8. Al is the consummate pop artist. I know some people call Michael Jackson "The King of Pop", but I think it's really Weird Al. His rise came at the perfect time for someone like him, just as music was diversifying, hip-hop was becoming mainstream, and pop music was emerging as one of the dominant forces in contemporary American pop culture. Al is the Andy Warhol of musical pop artistry, and I believe that his work and presence will stand as emblematic of many of the changes in the US (and arguably the world) from 1980 onward. Of course, I'm not convinced that Al will have lasting significance beyond the pop artistry of what he does, but I do think that there are more depths to be plumbed in the study of Weird Al beyond him being that weird parody guy - which brings me to the fact that...

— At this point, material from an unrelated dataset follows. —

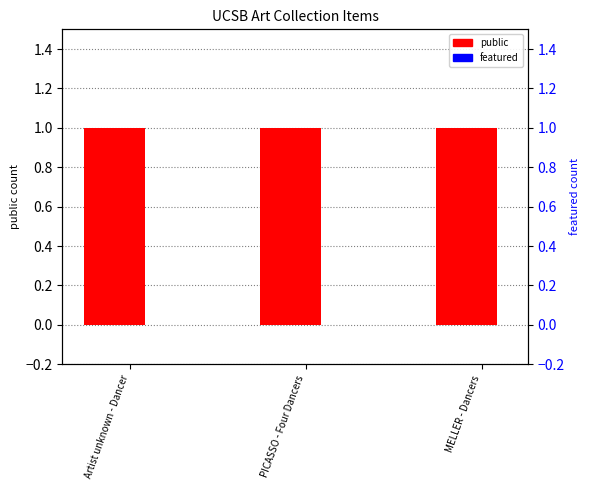

At which category does the chart reach its minimum across all series?

Artist unknown - Dancer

9. There has been surprisingly little academic dialogue about Weird Al's career. Many of the articles I looked up focused on the pop aspects of each album and asking inane questions about "how do you come up with new ideas?" I found relatively few articles that attempted to go indepth at any length into Al's career and the ramifications thereof, aside from a few on the rise of musical parody in the early 1990s. I'm really interested in investigating this aspect more, and who knows, maybe even pursuing it someday. After all, someone other than Al himself needs to become an expert in Weird Al, right?

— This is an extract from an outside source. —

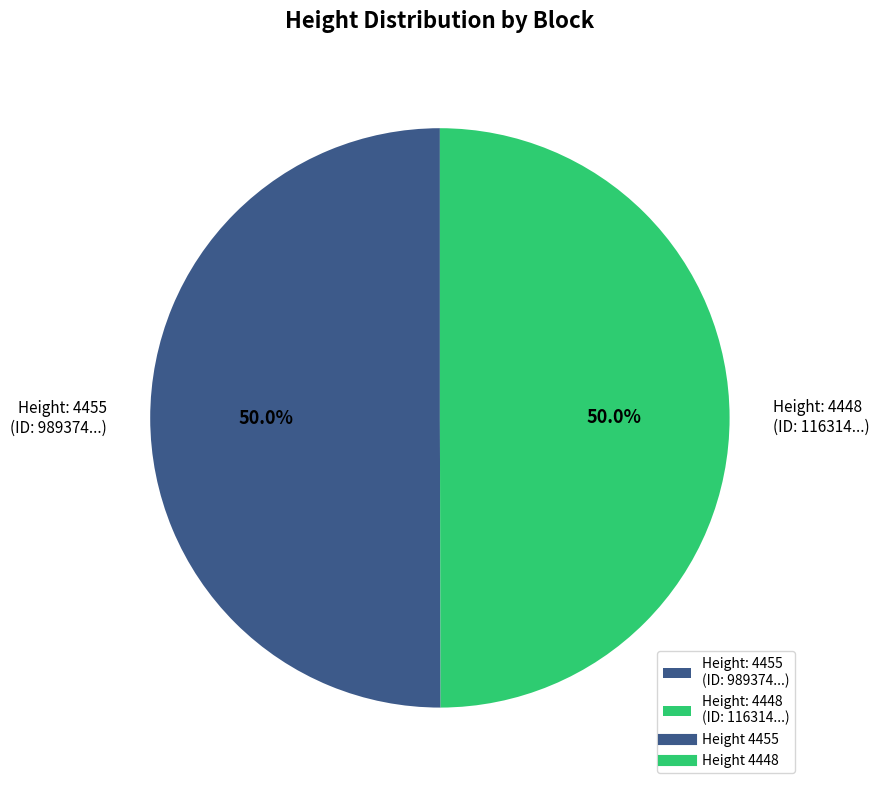

To the nearest percent, what is the average slice percentage?

50%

10. Al is better in moderation. After inundating myself with Al's work and listening to most of this albums this week, I remembered that he is better a little bit at a time. I'm not even sure that I really even enjoy listening to a whole album at a time - and certainly not almost exclusively for a week - but I have found that he is better when moderated and when the playlist is edited. I do enjoy, however, going on a blitz of videos on YouTube every so often, and I have enjoyed my journey into Al's psyche this week.

The future of Al

One of the questions that has come up in my research this week has been about the future of Weird Al's career. He is now finished his record career, and many of the questions he has been asked have focused on that development as well as how distribution has changed even in the past fifteen years. One commenter pointed out that Al has sold the same number of albums in the first week of release as he did in 2006 - around 70,000 - but that he was #10 then and is contending for #1 now. So, with some of those things in mind, what is the future of Weird Al?

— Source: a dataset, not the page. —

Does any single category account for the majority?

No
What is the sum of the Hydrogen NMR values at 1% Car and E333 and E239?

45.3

As is evident from this past week, Al is as relevant - if not more so - than he ever has been. He partnered with eight different sites to deliver his new videos, and he continues to produce music and videos that appeal to and make an impact on pop culture. I think that Al will continue to parody songs, but that he will release those parodies as they are written and produced, so we will have material from Al more often. I think he will still release albums, but they will be more collections of the songs that have already been released with perhaps one or two new songs. I really don't think that there is any indication that Al is finished or done, and I think he will continue at his craft for sometime to come. And I'm glad for that, since it's clear that he still has more to offer us as fans.

Final reflections

So there you go - the results of a week of thinking about Weird Al, sifting through the ephemera and minutiae of one of the truly weirdest enduring pop culture phenomena of contemporary North American culture. It has been an entertaining thought experiment for me, as I was not certain of either the process or prospects of such an investigation when I started, but I am pleased with the results. And who knows - this might not be my last time spending time thinking about Al; I might end up being that scholar who writes a Ph.D thesis on Al's work someday. But for now, I think I'll have to settle for finding a way to see Al in concert, and I think that this tour might be the time to cross that experience off my bucket list.